Looking forward, Paynter says through the work Gensler has done and the work others, such as the Brookings Institute, has done, they're estimating that the amount of space that can be converted in a given city is about half of the vacancy. If the office vacancy is 15% in Toronto, for example, 7% of the existing office space can be converted, and he expects much of that work to happen in the coming year, building on the momentum that was gained this year.

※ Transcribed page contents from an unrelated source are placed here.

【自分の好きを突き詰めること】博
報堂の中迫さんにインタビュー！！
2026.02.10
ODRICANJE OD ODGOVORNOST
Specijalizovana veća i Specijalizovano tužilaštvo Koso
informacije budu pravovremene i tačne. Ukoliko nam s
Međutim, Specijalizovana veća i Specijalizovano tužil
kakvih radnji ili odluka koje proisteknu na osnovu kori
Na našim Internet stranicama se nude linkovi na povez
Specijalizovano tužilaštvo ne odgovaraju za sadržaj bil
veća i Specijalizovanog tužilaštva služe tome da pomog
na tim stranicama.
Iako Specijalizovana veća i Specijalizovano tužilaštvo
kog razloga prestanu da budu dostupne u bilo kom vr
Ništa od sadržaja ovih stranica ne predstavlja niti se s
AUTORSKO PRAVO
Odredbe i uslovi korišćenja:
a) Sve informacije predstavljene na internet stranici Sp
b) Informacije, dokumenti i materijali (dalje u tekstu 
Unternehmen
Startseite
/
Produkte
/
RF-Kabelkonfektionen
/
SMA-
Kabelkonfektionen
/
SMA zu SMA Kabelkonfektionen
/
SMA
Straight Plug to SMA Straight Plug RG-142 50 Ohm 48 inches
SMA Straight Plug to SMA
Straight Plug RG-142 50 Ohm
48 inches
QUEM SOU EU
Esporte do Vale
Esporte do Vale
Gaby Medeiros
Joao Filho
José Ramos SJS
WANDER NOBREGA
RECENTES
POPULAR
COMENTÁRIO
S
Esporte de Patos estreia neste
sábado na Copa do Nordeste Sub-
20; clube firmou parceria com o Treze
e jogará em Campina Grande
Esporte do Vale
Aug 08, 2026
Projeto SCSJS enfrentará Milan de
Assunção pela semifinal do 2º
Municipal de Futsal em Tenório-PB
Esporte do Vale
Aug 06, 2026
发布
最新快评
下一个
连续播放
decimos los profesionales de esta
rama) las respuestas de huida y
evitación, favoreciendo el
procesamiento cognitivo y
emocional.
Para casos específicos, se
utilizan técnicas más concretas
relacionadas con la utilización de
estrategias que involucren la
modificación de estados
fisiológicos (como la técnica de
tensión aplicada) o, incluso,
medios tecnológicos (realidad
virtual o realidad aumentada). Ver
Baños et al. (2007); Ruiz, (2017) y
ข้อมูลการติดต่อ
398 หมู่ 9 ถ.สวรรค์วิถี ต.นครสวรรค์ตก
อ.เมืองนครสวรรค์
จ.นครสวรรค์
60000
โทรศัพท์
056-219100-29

In other words, 2023 was the year where we learned that office conversions are possible, 2024 will be about figuring out what's required to make them happen in larger and larger numbers.

"This is a trend and I think we're at least five years away from the peak," says Paynter. "And part of that is just because the projects take three years. We'll be designing more and more of these in the next two years, and you'll see more and more of them getting built between 2025 and 2027, and hopefully we'll still be talking about it then."